Stored items

----

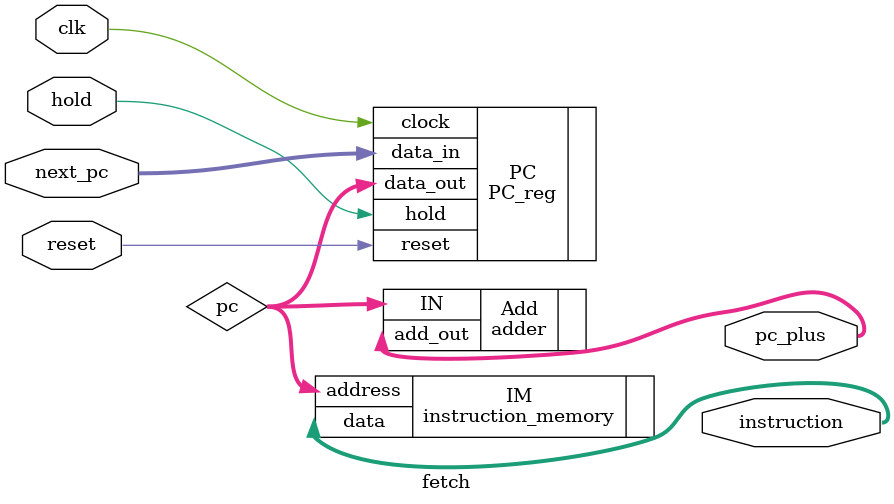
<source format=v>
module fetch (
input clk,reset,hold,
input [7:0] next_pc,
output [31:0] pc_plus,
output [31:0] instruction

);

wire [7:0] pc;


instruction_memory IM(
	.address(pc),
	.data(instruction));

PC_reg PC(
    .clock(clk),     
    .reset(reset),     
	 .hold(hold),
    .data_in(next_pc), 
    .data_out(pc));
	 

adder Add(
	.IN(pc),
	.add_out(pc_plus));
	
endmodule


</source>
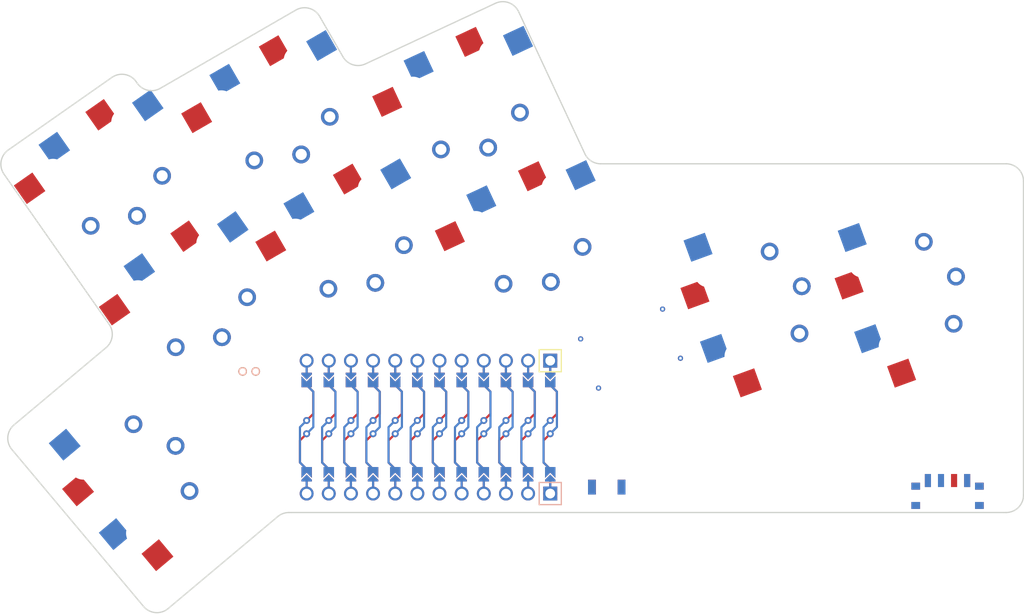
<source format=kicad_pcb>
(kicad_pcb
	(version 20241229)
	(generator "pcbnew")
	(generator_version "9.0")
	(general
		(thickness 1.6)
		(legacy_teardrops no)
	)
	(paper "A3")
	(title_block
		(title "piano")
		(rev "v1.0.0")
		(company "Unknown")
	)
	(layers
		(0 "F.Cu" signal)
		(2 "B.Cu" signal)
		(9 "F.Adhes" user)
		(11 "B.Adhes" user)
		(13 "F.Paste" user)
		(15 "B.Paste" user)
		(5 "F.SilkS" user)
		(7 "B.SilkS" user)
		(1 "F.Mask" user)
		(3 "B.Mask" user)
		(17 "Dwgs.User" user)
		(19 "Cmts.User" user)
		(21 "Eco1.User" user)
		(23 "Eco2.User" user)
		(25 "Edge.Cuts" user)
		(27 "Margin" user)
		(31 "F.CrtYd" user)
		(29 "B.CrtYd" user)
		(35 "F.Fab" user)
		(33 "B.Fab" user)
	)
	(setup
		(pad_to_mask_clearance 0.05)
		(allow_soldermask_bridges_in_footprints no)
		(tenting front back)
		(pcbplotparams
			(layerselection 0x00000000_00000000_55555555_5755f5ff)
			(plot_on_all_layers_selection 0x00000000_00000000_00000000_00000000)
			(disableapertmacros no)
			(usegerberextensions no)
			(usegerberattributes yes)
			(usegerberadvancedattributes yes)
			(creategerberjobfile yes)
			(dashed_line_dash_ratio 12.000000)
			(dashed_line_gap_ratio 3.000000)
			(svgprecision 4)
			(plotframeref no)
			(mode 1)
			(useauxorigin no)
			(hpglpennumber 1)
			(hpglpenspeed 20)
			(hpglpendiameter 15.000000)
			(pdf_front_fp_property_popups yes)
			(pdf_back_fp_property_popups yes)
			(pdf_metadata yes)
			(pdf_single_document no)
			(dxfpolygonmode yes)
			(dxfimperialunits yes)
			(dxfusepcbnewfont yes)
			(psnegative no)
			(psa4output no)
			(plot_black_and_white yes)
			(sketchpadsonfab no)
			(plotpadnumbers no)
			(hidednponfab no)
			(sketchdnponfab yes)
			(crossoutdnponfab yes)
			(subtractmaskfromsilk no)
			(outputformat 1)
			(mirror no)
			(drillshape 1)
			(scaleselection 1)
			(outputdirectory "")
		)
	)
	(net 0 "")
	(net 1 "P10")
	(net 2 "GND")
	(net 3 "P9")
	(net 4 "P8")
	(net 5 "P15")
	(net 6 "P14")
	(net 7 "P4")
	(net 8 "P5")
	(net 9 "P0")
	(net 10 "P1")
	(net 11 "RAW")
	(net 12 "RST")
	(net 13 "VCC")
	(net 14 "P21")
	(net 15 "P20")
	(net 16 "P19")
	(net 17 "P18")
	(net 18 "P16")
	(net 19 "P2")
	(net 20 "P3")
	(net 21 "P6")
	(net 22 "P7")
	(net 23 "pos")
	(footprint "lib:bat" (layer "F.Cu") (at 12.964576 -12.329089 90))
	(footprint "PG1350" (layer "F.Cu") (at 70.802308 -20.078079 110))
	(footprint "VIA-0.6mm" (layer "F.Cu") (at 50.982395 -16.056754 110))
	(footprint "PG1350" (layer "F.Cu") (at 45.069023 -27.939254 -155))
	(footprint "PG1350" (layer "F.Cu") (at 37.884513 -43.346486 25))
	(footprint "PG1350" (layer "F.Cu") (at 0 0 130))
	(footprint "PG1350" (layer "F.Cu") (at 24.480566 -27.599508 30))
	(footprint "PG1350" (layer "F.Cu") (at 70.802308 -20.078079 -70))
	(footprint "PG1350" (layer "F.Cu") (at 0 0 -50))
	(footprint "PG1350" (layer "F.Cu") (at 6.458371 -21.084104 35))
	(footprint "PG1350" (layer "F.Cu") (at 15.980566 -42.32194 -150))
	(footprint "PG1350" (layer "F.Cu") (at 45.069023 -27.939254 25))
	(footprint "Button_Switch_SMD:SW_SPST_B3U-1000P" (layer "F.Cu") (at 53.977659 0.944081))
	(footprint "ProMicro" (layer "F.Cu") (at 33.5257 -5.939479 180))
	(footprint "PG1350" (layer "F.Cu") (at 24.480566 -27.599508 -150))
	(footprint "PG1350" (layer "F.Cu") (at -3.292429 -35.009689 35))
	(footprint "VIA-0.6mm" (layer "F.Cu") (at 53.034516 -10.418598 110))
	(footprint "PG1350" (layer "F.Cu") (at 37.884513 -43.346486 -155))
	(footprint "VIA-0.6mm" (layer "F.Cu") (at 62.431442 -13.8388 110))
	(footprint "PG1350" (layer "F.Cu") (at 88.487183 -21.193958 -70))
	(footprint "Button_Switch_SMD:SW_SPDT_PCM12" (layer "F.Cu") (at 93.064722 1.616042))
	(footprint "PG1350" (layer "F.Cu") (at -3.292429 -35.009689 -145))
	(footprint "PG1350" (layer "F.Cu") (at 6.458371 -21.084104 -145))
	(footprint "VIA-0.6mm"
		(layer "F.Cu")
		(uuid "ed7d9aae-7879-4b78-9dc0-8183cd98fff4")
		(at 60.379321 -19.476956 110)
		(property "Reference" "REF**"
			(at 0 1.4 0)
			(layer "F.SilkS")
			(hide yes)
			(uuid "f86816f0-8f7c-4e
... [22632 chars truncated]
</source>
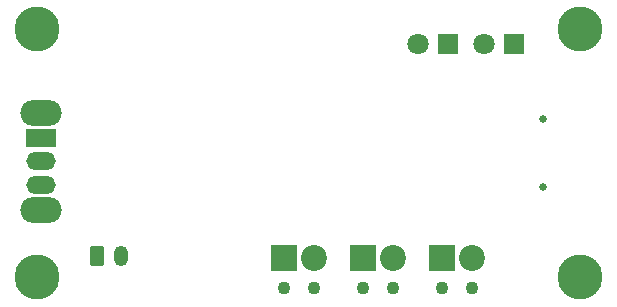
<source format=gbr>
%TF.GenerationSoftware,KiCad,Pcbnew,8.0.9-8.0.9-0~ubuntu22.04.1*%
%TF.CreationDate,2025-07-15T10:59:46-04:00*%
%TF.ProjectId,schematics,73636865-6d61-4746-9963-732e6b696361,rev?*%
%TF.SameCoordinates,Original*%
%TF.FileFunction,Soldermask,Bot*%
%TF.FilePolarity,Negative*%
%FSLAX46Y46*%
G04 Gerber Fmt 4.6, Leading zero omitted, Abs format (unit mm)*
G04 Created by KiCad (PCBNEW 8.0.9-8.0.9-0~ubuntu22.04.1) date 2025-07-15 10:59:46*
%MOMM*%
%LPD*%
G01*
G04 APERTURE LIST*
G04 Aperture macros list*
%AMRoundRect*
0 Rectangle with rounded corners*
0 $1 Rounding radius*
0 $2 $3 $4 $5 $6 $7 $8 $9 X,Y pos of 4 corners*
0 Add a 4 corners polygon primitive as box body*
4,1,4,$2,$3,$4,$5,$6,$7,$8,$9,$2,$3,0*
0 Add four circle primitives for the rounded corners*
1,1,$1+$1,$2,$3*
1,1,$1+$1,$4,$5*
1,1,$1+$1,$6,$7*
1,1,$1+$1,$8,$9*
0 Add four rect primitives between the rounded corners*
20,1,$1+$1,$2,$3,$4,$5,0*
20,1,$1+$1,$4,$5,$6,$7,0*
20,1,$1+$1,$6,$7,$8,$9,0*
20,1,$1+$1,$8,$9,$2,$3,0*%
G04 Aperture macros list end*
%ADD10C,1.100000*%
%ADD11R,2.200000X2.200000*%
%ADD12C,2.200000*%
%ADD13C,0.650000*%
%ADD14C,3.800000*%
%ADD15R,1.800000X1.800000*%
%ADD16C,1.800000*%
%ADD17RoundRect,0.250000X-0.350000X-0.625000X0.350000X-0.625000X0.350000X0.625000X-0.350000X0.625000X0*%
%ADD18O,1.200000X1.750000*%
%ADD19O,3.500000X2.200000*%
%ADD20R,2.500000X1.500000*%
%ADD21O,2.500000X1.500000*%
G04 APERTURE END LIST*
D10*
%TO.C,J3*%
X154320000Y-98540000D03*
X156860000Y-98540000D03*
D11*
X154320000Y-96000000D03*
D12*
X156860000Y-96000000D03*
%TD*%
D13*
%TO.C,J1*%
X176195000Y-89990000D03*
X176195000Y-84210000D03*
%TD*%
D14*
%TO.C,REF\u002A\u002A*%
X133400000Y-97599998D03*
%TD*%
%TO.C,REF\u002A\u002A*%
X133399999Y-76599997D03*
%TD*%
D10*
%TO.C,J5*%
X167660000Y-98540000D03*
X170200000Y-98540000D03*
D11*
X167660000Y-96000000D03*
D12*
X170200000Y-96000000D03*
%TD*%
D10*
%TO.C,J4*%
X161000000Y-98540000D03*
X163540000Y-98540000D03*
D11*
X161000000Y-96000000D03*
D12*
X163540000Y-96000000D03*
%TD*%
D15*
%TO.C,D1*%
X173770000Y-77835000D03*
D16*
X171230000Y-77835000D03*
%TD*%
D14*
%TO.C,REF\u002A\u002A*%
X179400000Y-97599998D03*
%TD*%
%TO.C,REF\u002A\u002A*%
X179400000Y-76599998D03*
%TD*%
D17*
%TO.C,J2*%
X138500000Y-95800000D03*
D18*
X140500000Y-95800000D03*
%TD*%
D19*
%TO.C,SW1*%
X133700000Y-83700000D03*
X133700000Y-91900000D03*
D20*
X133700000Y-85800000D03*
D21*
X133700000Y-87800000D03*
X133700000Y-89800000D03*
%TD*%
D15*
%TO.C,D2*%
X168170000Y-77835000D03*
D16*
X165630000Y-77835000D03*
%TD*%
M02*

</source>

----

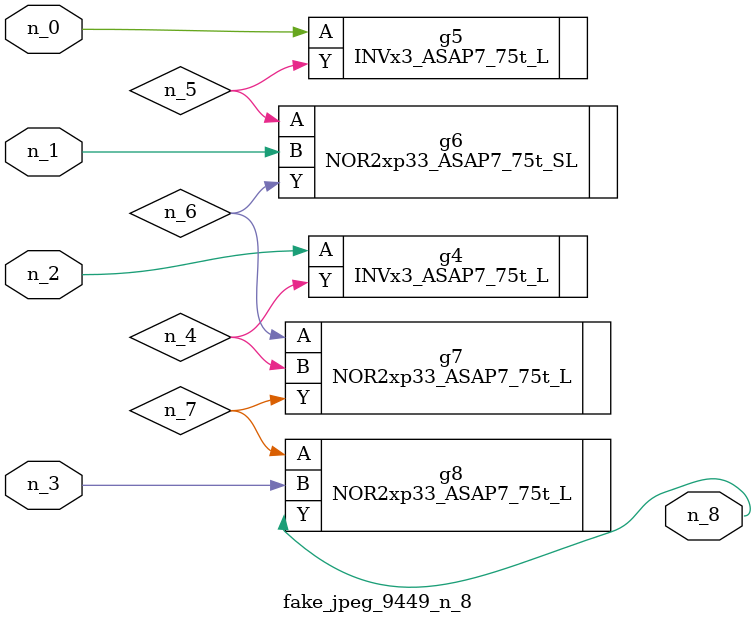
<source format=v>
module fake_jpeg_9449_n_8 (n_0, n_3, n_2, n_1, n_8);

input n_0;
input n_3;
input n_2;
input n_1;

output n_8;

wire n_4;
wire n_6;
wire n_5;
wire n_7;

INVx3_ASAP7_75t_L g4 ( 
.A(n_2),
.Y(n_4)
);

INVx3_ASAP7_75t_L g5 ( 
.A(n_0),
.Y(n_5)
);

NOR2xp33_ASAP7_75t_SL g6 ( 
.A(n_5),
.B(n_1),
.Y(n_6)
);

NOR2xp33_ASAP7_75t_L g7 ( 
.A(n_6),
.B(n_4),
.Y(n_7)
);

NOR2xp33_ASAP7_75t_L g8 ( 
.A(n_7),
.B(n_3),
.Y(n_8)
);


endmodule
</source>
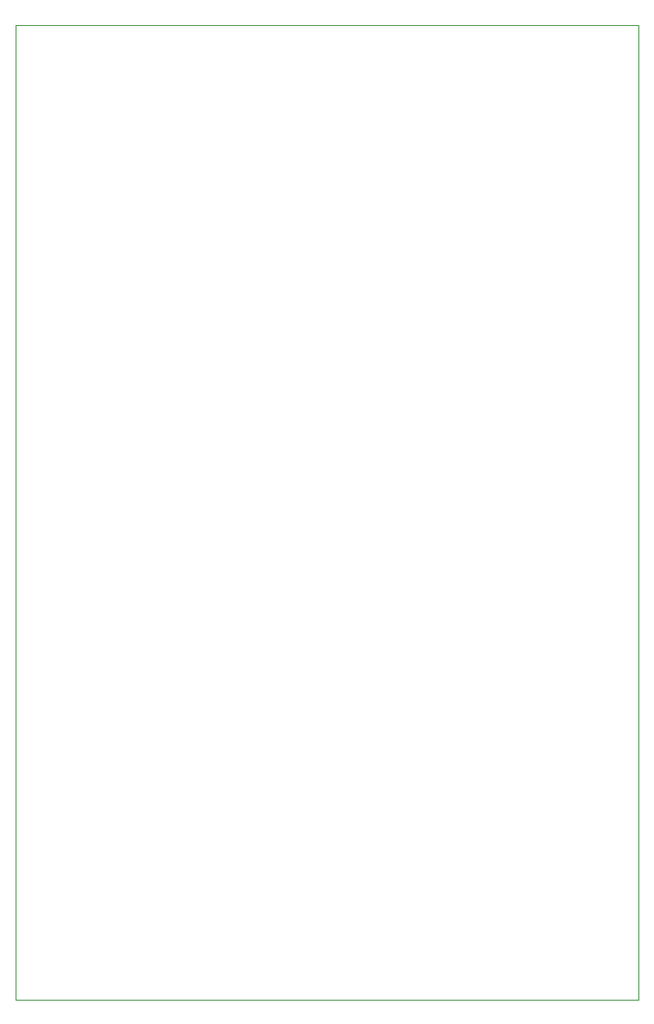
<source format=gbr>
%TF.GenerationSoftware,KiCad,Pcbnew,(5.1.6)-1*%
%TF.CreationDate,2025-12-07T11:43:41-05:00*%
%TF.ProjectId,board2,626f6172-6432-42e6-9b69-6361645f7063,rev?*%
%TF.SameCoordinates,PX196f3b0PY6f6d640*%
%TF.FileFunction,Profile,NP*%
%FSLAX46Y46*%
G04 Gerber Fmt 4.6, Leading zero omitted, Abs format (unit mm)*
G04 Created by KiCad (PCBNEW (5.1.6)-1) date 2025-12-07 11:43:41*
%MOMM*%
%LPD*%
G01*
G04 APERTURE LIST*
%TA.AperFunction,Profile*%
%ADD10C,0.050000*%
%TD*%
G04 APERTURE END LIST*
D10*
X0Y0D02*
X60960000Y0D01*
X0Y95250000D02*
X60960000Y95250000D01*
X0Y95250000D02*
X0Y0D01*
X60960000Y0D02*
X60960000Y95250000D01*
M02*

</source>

----

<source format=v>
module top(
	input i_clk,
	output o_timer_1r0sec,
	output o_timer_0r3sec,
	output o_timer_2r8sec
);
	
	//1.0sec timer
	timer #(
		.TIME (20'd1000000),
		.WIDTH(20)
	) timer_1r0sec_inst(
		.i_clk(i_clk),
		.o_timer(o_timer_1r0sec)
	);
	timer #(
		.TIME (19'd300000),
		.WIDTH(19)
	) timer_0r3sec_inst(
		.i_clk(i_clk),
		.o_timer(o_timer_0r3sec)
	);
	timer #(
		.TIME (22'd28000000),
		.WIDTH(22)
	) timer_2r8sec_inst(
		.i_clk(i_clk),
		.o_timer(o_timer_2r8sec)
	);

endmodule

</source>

----

Each line that includes the word "wire" counts once; report how many such lines the entries have, and nothing else.

5